Tout noir. Le sol et les rideaux entourant le podium sont le seuil entre ce que l’on voit, les personnages clairement découpés au premier plan, et ce que l’on est invité à imaginer. Recomposés par Benji B, les sons et les voix s’élèvent comme dans un rêve, un lent vortex, rassurant et délibéré. Comme la veste en cuir noir et les clous et œillets en acier qui ponctuent les vêtements partout – les chaussures et bottes pointues noires, blanches et rouges. La lumière est froide ; hyper-réel.
Lucie et Luke Meier ont imaginé une collection et une mise en scène qui transforment l’obscurité – ces teintes qui semblent imprégner notre époque – en lumière, en l’éclat qu’elles nous invitent à capter. Une respiration inversée, où le noir devient lumière en toute fluidité. Comme le joli imprimé floral qui émerge progressivement d’une robe longue et fine, d’un noir dense, d’un trench ou d’une chemise. Comme les rubans qui ajoutent une dimension texturée à une robe crème immaculée ou les plumes et les feuilles jaillissant doucement d’une laine de tailleur anglais. Élever le quotidien à la perfection vestimentaire. Avec des coupes crues.

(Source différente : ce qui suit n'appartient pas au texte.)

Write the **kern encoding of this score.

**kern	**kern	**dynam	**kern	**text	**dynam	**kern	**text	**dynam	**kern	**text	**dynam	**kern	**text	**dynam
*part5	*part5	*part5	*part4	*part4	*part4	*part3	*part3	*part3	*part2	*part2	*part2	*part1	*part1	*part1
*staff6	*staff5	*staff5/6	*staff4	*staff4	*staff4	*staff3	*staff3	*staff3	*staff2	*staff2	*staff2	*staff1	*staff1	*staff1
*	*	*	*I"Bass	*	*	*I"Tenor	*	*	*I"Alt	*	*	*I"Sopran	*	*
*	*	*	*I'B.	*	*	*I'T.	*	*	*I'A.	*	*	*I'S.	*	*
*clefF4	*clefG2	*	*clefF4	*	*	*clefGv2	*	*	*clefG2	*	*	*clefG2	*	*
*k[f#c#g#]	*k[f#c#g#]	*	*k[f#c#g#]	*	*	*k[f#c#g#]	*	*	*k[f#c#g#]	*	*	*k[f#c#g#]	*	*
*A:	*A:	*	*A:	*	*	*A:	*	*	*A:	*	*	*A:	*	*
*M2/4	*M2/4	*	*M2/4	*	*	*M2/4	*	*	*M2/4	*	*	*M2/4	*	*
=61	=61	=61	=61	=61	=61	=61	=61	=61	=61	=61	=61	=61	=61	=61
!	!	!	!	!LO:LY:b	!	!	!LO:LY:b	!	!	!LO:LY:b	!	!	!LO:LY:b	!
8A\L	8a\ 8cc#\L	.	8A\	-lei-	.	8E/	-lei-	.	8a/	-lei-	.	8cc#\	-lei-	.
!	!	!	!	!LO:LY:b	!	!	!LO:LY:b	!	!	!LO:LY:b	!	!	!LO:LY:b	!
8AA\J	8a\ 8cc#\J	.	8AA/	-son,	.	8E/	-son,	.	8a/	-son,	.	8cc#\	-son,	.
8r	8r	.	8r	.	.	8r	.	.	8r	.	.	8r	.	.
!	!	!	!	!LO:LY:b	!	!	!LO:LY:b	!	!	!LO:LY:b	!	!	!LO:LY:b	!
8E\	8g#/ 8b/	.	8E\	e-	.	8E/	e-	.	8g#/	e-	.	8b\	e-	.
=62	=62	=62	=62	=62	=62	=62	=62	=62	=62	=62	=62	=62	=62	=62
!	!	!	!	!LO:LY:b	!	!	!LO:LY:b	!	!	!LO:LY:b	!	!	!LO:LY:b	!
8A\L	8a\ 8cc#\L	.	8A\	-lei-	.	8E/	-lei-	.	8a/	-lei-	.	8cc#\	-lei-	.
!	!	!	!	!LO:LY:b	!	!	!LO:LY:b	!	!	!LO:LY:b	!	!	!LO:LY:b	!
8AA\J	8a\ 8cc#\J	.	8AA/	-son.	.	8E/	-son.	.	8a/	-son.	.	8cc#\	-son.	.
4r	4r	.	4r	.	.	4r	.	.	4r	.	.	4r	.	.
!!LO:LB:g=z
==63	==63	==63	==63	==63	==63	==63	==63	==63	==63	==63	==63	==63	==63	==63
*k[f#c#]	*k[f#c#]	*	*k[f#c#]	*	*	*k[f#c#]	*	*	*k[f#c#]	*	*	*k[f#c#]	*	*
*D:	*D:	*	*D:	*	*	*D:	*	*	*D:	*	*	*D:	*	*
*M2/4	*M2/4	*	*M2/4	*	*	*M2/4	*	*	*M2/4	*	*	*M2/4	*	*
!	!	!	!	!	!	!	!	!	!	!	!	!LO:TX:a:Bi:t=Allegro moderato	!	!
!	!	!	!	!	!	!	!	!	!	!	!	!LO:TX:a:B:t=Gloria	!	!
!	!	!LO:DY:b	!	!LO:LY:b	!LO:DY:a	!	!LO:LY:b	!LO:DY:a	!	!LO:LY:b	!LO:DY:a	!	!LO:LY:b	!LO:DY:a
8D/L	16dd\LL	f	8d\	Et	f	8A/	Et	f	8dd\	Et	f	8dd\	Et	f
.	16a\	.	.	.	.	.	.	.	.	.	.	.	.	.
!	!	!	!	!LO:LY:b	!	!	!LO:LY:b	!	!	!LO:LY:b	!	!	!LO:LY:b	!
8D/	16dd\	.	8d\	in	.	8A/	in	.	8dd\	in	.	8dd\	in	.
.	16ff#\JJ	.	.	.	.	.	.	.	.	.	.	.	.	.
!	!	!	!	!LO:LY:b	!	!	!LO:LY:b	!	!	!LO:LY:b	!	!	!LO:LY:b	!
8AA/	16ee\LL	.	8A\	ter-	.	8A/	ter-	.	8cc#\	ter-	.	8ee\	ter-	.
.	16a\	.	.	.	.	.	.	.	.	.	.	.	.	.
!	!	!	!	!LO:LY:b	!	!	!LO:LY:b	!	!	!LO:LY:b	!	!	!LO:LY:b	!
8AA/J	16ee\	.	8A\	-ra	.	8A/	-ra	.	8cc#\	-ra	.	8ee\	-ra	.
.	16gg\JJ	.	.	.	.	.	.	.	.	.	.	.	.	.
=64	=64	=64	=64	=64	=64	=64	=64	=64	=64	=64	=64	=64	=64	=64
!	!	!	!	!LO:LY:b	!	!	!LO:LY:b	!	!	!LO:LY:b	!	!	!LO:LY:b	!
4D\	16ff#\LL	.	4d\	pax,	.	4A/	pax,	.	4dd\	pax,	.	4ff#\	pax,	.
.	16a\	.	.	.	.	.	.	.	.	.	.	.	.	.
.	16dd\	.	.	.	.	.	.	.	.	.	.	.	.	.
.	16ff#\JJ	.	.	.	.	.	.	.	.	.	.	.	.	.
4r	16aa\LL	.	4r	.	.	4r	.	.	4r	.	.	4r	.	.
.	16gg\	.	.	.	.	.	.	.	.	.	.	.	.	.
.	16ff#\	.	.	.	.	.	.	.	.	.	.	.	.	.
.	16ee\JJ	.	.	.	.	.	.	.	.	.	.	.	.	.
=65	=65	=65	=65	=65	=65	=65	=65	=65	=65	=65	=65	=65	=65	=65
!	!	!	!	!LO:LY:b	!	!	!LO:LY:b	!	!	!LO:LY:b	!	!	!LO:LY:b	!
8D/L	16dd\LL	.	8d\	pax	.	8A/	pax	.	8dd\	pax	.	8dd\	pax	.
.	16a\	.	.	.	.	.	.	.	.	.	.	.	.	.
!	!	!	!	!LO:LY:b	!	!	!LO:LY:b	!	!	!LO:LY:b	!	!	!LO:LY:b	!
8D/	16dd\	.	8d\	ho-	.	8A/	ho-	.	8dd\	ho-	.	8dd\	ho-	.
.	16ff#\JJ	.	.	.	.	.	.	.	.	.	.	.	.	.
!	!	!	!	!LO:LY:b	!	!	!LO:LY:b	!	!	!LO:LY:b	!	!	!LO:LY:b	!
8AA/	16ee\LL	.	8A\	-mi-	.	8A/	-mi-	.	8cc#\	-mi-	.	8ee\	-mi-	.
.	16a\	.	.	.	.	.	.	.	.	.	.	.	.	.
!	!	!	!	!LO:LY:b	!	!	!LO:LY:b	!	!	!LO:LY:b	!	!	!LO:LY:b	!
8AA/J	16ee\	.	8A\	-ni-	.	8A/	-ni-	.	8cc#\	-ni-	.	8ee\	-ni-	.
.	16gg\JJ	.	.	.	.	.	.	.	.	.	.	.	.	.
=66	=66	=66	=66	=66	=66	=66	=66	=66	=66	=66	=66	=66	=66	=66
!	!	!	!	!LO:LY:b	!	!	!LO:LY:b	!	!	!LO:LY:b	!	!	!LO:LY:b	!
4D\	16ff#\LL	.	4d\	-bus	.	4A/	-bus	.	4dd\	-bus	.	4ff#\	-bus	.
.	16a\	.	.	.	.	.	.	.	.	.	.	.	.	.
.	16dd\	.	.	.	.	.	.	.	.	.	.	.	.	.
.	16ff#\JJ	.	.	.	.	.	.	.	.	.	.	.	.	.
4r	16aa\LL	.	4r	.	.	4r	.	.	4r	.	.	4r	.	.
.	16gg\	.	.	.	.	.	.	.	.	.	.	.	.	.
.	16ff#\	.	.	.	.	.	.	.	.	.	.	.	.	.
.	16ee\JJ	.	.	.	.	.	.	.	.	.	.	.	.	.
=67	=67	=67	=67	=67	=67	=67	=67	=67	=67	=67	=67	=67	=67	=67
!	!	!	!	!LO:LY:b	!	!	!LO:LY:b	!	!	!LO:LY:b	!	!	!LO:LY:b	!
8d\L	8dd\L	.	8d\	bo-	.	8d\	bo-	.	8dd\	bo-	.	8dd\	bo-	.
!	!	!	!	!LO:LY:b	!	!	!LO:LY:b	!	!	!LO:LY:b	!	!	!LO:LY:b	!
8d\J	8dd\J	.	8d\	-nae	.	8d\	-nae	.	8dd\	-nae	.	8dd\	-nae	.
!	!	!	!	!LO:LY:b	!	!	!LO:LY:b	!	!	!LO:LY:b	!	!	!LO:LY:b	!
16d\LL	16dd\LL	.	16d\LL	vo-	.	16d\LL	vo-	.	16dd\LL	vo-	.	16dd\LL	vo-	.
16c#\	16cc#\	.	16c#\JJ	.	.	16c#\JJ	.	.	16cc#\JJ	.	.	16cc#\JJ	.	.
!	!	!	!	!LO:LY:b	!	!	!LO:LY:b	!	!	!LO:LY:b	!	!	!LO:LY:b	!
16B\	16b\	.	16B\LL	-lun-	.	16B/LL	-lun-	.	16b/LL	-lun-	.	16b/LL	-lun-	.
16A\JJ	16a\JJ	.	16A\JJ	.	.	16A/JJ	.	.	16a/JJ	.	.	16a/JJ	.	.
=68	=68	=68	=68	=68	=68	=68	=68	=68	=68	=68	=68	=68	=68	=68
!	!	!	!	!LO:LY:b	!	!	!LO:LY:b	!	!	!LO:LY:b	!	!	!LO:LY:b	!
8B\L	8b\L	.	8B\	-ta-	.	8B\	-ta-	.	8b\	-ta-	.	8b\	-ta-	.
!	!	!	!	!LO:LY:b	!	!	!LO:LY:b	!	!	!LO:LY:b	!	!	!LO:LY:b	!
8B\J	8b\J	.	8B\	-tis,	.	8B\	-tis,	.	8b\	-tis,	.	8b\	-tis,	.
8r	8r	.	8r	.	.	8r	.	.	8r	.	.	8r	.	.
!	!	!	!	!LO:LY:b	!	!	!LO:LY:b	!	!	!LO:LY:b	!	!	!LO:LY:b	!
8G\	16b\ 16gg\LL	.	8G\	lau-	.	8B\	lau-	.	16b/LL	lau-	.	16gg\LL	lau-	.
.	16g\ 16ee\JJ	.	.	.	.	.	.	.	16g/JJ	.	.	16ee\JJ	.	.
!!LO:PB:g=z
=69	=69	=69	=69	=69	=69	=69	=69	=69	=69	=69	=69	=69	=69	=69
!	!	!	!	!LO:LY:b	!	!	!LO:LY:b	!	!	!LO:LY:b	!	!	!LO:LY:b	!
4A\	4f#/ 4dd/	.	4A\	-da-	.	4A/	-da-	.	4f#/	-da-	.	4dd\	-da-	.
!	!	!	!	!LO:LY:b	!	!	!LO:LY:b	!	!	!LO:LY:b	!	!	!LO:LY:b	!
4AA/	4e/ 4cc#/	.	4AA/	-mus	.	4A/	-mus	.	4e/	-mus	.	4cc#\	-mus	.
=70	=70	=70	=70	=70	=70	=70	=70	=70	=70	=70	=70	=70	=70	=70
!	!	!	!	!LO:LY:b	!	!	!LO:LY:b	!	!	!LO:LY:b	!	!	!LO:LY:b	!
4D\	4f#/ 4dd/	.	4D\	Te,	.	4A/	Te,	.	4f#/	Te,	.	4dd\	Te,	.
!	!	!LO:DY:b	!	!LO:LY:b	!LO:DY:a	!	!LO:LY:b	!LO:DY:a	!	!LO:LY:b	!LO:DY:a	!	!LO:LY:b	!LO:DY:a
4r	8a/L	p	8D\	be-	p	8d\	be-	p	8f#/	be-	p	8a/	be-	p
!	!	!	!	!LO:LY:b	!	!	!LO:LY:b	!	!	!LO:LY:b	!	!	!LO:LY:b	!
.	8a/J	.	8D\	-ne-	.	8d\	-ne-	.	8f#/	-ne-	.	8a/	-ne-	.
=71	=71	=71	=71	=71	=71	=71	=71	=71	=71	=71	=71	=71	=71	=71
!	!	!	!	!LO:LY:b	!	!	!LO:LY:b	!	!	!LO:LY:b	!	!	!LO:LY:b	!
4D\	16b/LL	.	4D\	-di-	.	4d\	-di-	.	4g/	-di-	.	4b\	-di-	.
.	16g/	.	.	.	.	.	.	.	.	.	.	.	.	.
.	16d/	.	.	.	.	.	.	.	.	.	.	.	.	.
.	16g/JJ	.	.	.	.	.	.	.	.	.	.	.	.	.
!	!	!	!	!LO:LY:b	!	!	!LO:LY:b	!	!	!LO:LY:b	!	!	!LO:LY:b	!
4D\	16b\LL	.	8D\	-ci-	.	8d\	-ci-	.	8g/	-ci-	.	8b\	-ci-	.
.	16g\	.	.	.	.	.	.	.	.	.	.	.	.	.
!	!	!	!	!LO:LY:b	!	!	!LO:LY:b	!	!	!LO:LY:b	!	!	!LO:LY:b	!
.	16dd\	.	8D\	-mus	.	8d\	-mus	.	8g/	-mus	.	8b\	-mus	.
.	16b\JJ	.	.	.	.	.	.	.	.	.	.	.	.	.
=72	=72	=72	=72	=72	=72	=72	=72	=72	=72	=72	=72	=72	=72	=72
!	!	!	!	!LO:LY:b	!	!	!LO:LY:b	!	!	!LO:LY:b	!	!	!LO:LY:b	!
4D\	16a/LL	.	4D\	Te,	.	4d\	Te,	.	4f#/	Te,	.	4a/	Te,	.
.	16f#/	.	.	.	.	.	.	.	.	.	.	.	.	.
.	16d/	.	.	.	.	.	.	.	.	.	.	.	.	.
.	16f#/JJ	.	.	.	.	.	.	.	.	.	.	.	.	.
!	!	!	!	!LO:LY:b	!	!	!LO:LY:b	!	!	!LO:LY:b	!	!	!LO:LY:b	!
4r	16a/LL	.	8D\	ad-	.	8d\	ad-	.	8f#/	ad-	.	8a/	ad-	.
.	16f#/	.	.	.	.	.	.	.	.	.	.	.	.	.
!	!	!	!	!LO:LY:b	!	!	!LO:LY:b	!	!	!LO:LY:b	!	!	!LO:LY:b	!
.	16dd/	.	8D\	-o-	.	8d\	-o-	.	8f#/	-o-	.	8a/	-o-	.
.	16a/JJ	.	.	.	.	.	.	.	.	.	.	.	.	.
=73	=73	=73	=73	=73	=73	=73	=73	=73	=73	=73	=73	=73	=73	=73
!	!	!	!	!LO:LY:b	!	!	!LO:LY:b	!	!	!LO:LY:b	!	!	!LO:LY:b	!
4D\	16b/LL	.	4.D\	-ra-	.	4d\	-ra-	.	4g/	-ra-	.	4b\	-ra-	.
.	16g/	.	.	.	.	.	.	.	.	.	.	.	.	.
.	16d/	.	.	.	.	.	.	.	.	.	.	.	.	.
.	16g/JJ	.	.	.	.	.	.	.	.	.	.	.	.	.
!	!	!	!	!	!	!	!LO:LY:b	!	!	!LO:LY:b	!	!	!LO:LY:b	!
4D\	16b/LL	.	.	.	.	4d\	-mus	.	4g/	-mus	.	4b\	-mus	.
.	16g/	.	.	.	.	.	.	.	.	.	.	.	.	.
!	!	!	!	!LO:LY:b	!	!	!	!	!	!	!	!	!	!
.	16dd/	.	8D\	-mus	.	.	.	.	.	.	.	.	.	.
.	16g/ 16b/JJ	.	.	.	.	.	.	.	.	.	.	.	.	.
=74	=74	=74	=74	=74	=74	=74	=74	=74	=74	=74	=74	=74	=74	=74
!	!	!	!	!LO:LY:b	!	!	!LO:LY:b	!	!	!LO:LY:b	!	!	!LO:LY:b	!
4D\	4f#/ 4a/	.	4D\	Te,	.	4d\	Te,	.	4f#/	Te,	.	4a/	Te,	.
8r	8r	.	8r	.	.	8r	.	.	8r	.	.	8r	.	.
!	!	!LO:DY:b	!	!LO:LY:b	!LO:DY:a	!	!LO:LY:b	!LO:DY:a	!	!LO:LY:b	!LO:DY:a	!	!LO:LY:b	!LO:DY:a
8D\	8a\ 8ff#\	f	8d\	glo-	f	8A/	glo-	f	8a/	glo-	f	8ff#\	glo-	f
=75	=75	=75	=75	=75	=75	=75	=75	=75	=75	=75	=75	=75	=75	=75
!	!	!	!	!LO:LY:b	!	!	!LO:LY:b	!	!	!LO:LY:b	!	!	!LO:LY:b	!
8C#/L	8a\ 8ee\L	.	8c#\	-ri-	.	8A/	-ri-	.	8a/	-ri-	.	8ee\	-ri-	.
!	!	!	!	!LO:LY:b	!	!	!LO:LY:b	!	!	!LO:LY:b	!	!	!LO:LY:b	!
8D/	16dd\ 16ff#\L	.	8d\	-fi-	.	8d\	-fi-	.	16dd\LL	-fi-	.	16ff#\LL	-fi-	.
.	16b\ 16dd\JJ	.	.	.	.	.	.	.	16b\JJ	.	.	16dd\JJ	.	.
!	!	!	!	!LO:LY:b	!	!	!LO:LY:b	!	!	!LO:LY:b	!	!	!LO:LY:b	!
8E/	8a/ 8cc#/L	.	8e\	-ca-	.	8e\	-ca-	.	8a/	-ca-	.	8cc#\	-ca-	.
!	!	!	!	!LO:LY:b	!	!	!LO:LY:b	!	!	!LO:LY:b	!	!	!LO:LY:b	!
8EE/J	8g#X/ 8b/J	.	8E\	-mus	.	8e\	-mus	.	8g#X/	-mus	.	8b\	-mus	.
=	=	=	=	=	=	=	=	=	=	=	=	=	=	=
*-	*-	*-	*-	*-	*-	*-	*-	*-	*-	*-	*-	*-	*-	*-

Une expérience esthétique qui rend palpable la tension entre les contraires, les différentes textures et les touches, que les Meier poursuivent et arrangent si sciemment.
Urbains et nocturnes, résistants et décoratifs, tous les vêtements sont également luxueux, scintillants et réels. Un clin d’œil à la nostalgie insoumise et inversée de la Nouvelle Vague, à la libre appropriation des codes de la tradition. Tout ce qui suscite l’imagination de Lucie et Luke se transforme en tendre désir d’être beaux, glamour et raffinés.
Les longues rayures de paillettes, argentées et noires, appliquées à la main sur les robes droites et plissées, en velours tricoté, taffetas et soie, et les kilts (la plupart des jupes le sont, aussi bien pour les femmes que pour les hommes), sont aériens et pointus. Les manteaux et les cols en fourrure de mouton bleue et à pointe noire sont somptueux. Il en va de même pour les tricots d’alpaga et de cachemire ingénieusement tissés à la main, rétrécis ou surdimensionnés.
Une diversité qui est complétée par des pochettes, des sacs à main, des cabas et des sacs à bandoulière variés et somptueux à bretelles réglables. Petits et grands, forts, sculpturaux et audacieux.
La construction des vestes et manteaux masculins joue avec la sévérité – mais joue. Il y a toujours quelque chose qui rend les choses différentes de ce qu’elles paraissent au premier abord : une ceinture cloutée, un col, une fermeture éclair, un empiècement de dentelle.
L’argent, le bordeaux, le rouge pur, le bleu lac et le lilas parsèment la palette de couleurs principalement noire, blanche et grise. Renverser l’obscurité, du noir à la lumière, du mat au brillant, du solide au transparent, en traversant les formes qui définissent les archétypes du vêtement féminin et masculin. Fusionnant sensibilité et auto-défense de sordide.